概要

旬なニュースの当事者を招き、その核心に迫る報道番組「深層NEWS」。読売新聞のベテラン記者で、コメンテーターを務める伊藤俊行編集委員と、元キャスターの吉田清久編集委員が、番組では伝えきれなかったニュースの深層に迫る。

来年4月からトラックドライバーの働き方改革が始まる。長時間労働は是正される反面、荷物の輸送量は減り、物流が滞ることも懸念される。「2024年問題」と呼ばれる危機から、日本の物流をどう守るのか。消費者の意識改革も求められる。敬愛大教授の根本敏則氏と経済評論家の加谷珪一氏を迎えた5月31日の放送を踏まえて、編集委員2氏が語り合った。

物流の危機必要な協力

足りなくなるドライバー

「我々の検討会は、対策を講じなければ、全国の荷物の14%、4億トン相当が運べなくなるとあえて公表した。ドライバーの不足をどう解決していくのかを国民も考えてほしい」=根本氏

「荷物の量が減るだけではない。病院に注射器が届かなければ、必要な医療を提供できなくなる。物の不足が続けば、物の値段がじわじわ上がる。生活全般に幅広く影響する」=加谷氏

伊藤トラックドライバーの時間外労働に上限はありませんでした。来年4月からは年960時間までに制限されます。ドライバーの過労から悲惨な事故が起きたり、労災が認定されたりしています。労働環境は改善されなければなりません。ドライバー1人ひとりの働く時間は短くなります。反面、荷物の需要は変わらず、ドライバーも増えないのであれば、必要な量を運べなくなることが懸念されています。これが「2024年問題」です。

物流2024年問題©️日本テレビ

トラックドライバーの労働時間は他の業界に比べて2割長く、所得は1割低いと言われます。日本では荷物が早く正確に届きますが、ドライバーの過酷な働きによって支えられてきたことを忘れてはなりません。ひずみが生まれており、荷物を出す側も受け取る側も協力して、これからも物流を維持していける環境を整える必要があるのではないでしょうか。加谷さんの指摘されたように、ドライバーの不足にとどまらず、社会全体に影響します。
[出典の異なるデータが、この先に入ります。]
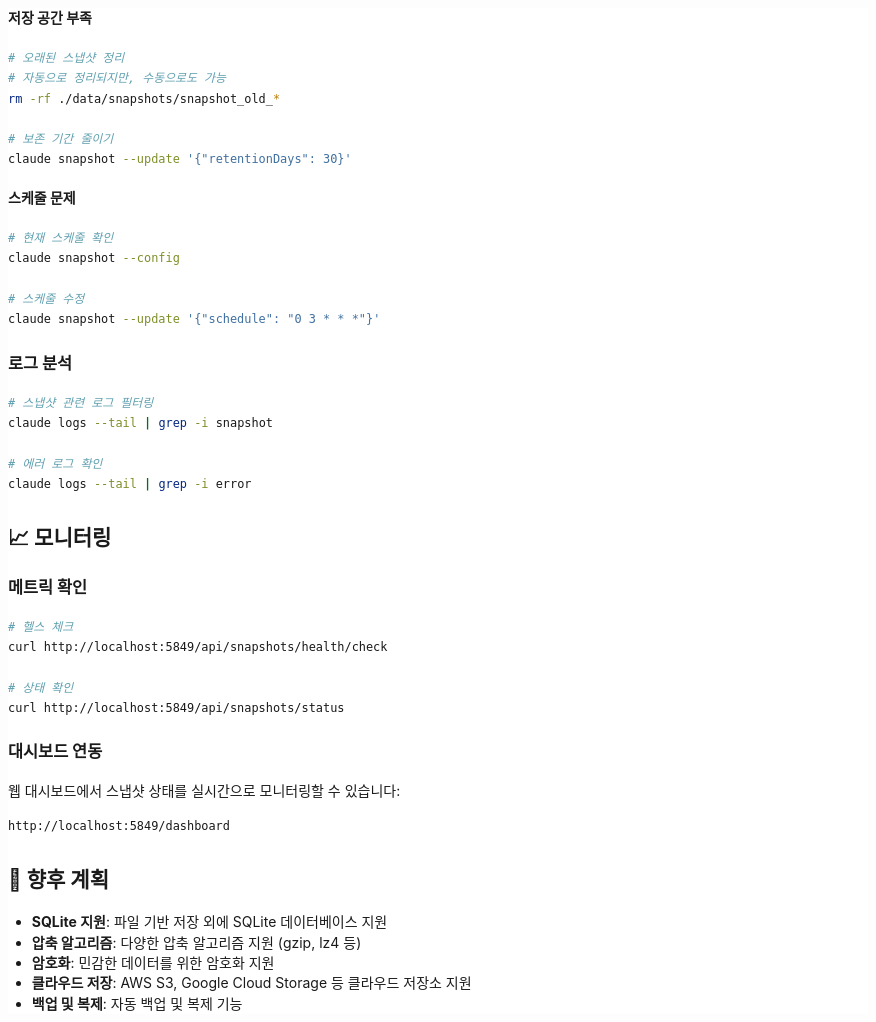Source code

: #### 저장 공간 부족
```bash
# 오래된 스냅샷 정리
# 자동으로 정리되지만, 수동으로도 가능
rm -rf ./data/snapshots/snapshot_old_*

# 보존 기간 줄이기
claude snapshot --update '{"retentionDays": 30}'
```

#### 스케줄 문제
```bash
# 현재 스케줄 확인
claude snapshot --config

# 스케줄 수정
claude snapshot --update '{"schedule": "0 3 * * *"}'
```

### 로그 분석

```bash
# 스냅샷 관련 로그 필터링
claude logs --tail | grep -i snapshot

# 에러 로그 확인
claude logs --tail | grep -i error
```

## 📈 모니터링

### 메트릭 확인

```bash
# 헬스 체크
curl http://localhost:5849/api/snapshots/health/check

# 상태 확인
curl http://localhost:5849/api/snapshots/status
```

### 대시보드 연동

웹 대시보드에서 스냅샷 상태를 실시간으로 모니터링할 수 있습니다:

```
http://localhost:5849/dashboard
```

## 🔮 향후 계획

- **SQLite 지원**: 파일 기반 저장 외에 SQLite 데이터베이스 지원
- **압축 알고리즘**: 다양한 압축 알고리즘 지원 (gzip, lz4 등)
- **암호화**: 민감한 데이터를 위한 암호화 지원
- **클라우드 저장**: AWS S3, Google Cloud Storage 등 클라우드 저장소 지원
- **백업 및 복제**: 자동 백업 및 복제 기능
吉田働き方改革関連法は2018年に成立しました。トラックドライバーについては、実施まで5年の猶予が設けられました。残された猶予は1年を切りましたが、政府の検討会座長を務める根本さんの話された通り、社会全体で改善策を考えるという状況にはなっていません。コロナ禍の3年、たくさんの荷物を宅配してもらったと思いますが、荷物を運んでくれる人たちの苦労を想像できたでしょうか。

政府は6月、対策をまとめました。トラックドライバーの長時間労働の理由の一つとして、配送先での長い待ち時間や荷物の積み下ろし作業が挙げられます。対策では、そうした余分な時間や作業を減らすよう、荷主や物流事業者に求めています。さらに、物流にコストがかかっていることを消費者に理解してもらうため、ネット通販でよく見る「送料無料」の表示の見直しを求めます。配送を効率的に進めるデジタル化も必要です。日本は労働力が減少するなか、働き方を見直すという難しい課題を抱えており、ドライバーの業界に象徴的に表れています。